§ **What this task involves**
Reproduce the text of both entries below line for line, with every character unchanged. Leave the pictures out of your answer.

────

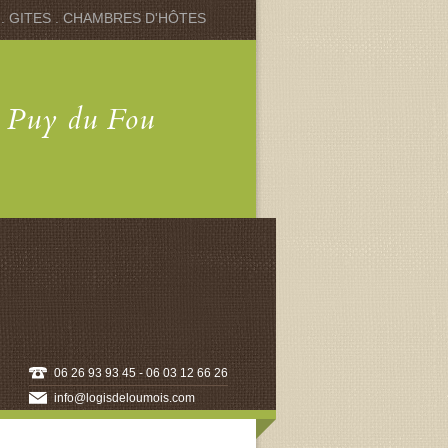
 . GITES . CHAMBRES D'HÔTES
u Puy du Fou
06 26 93 93 45 - 06 03 12 66 26
info@logisdeloumois.com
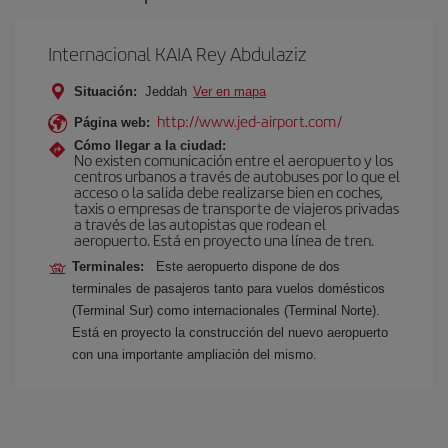
Internacional KAIA Rey Abdulaziz
Situación:
Jeddah
Ver en mapa
http://www.jed-airport.com/
Página web:
Cómo llegar a la ciudad:
No existen comunicación entre el aeropuerto y los
centros urbanos a través de autobuses por lo que el
acceso o la salida debe realizarse bien en coches,
taxis o empresas de transporte de viajeros privadas
a través de las autopistas que rodean el
aeropuerto. Está en proyecto una línea de tren.
Terminales:
Este aeropuerto dispone de dos
terminales de pasajeros tanto para vuelos domésticos
(Terminal Sur) como internacionales (Terminal Norte).
Está en proyecto la construcción del nuevo aeropuerto
con una importante ampliación del mismo.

────

§ **Task result**
 . GITES . CHAMBRES D'HÔTES
u Puy du Fou
06 26 93 93 45 - 06 03 12 66 26
info@logisdeloumois.com
Internacional KAIA Rey Abdulaziz
Situación:
Jeddah
Ver en mapa
http://www.jed-airport.com/
Página web:
Cómo llegar a la ciudad:
No existen comunicación entre el aeropuerto y los
centros urbanos a través de autobuses por lo que el
acceso o la salida debe realizarse bien en coches,
taxis o empresas de transporte de viajeros privadas
a través de las autopistas que rodean el
aeropuerto. Está en proyecto una línea de tren.
Terminales:
Este aeropuerto dispone de dos
terminales de pasajeros tanto para vuelos domésticos
(Terminal Sur) como internacionales (Terminal Norte).
Está en proyecto la construcción del nuevo aeropuerto
con una importante ampliación del mismo.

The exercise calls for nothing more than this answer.